The Niger territories were ruled between 1886 and 1899 by agents of the private company and were responsible to the Board of Directors
in London. This corresponds to the present day Northern Nigeria.
Sir Frederick D. Lugard had, earlier as a Captain, worked for this company in negotiating a series of treaties with traditional rulers in 1897. He was, as a Brigadier-General, appointed the first High Commissioner of the Niger Territories of the Royal Niger Company to be called Northern Nigeria with effect from January 1, 1900.
This was the day the term Nigeria was first used in official communication. It would appear that the term was meant to refer to the North of Nigeria and later the other two governments were renamed Southern Nigeria and Lagos.
They were merged to form Southern Nigeria in 1906. From 1906, Northern Nigeria and Southern Nigeria were technically two autonomous entities responsible separately to the Colonial Office.
Credit for what is Nigeria of today must be given to Lord Lugard who conceived and designed it between1900 and 1912. By 1912 when Lugard emerged on the southern scene there was something called Northern Nigeria (which was over 14 years old) in the minds of the traditional rulers and of the traditional elites in the North. On the other hand, there was nothing called Southern Nigeria in the minds of the traditional rulers and of the educated elites in various parts of the South. The various groups in the South were treaty-based states who related to Britain independently.

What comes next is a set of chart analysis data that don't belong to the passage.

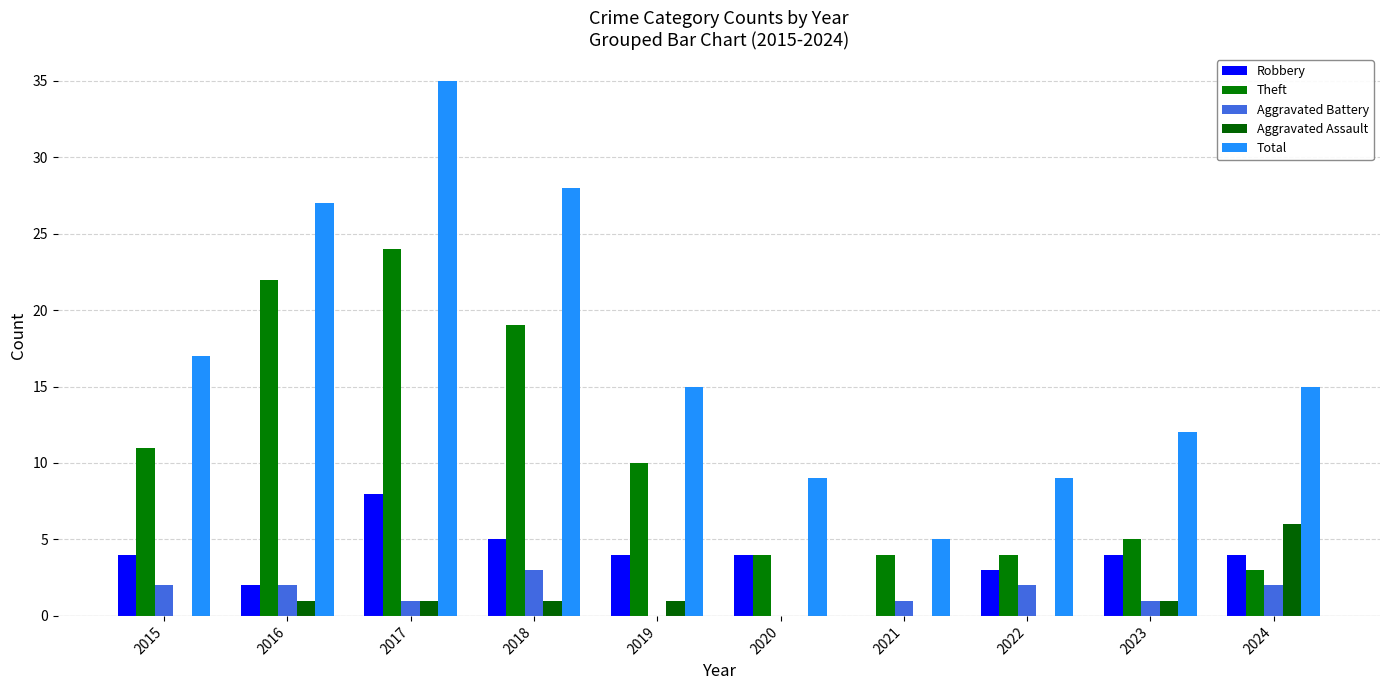

Count the number of data series in this chart.

5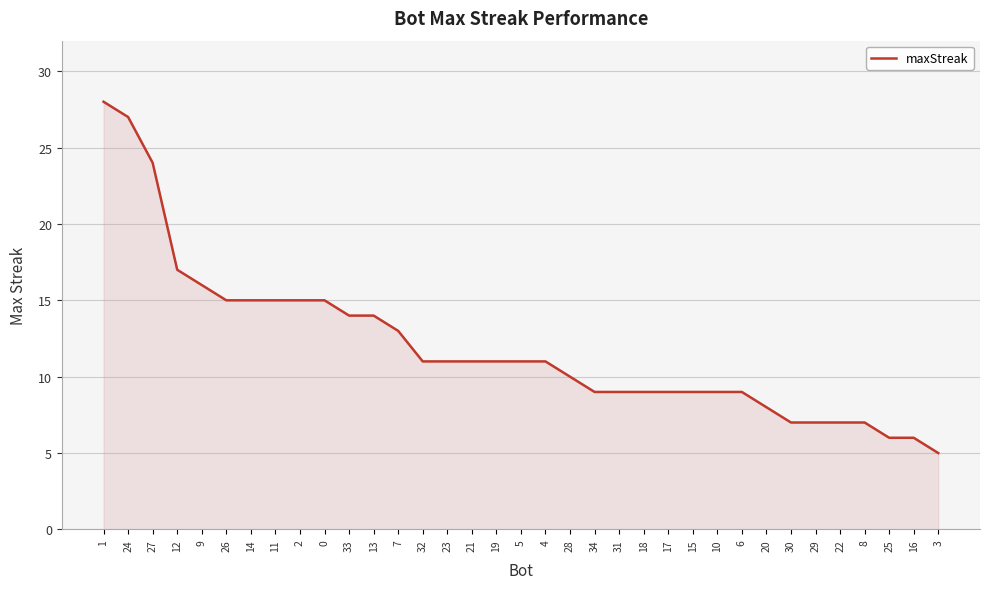

What is the change in value from 14 to 20?

-7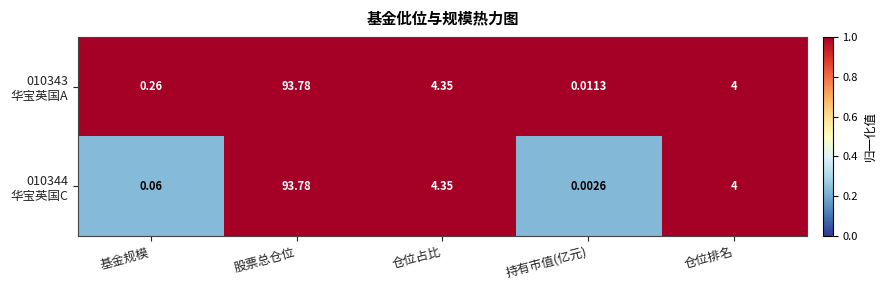

Which category has the highest value across all series?

股票总仓位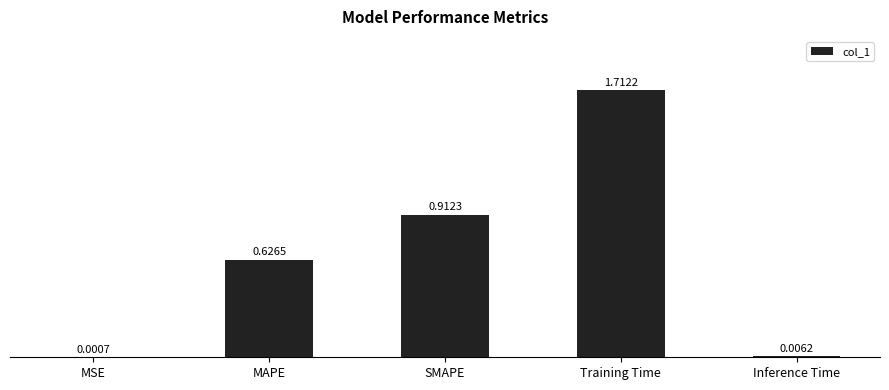

Which category has the highest value across all series?

Training Time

This was why he campaigned to be given the assignment of incorporating the various units in south constituting Southern Nigeria into Northern Nigeria. His plan was meant to incorporate the various units and people of the southern territory into a unified North. Some how, that did not work out. He had to first create a southern Nigeria belatedly (almost twenty years after Northern Nigeria was in existence) and then try to forge a marriage between the two strange partners.
The dynamics that produced the internal contradictions of this forced marriage were yet to be resolved at the dawn of independence in the 50s. The disparate groups had different visions about the road ahead for Nigeria. On the issue of independence for example, Southern politicians wanted independence instantly while those from the North advocated a more cautious approach.
In parliament, issues were joined; still to their credit, the firebrand radicals from the south and the amiable conservatives of the north were able to reach a compromise. They resolved that if any issue of national significance was to be debated, it should first be discussed by the three leading parties – NPC, NCNC and the AG in camera.
It was therefore a big surprise to the Sardauna as leader of the NPC when he got into parliament on that day to find before him a motion slated to be moved by Chief Anthony Enahoro – demanding that Nigeria should be declared an independent state immediately. Enahoro of the AG was supported by his party leader, Chief Obafemi Awolowo and the leader of the NCNC, Dr Namdi Azikiwe. The duo stood up and delivered long speeches in support of Enahoro. When it came to the Sardauna, he could not stand the perfidy. He delivered the shortest but most important speech of his political life. Amazingly, all the long speeches of the other two gentlemen are forgotten; only the Sardauna’s words have become immortal.
If only the leaders of the other parties had taken the NPC into confidence and thrashed out the grey areas that faced Nigeria at its foundation, maybe the Sardauna would not have called 1914 a mistake. Viewed from that perspective, I believe that speech has been greatly misunderstood.
Today sixty years after his speech, Nigeria is going into another conference to discuss the issues the Sardauna wanted discussed before we got independent.
I support President Jonathan’s conference; but I have misgivings about how the delegates were arrived at. Nigerians have a right to discuss ALL aspects of the state of our union. There should be no ‘no go areas’. Let those who want the country disemboweled come forward and tell us how this can be achieved without a war that will destroy all of us.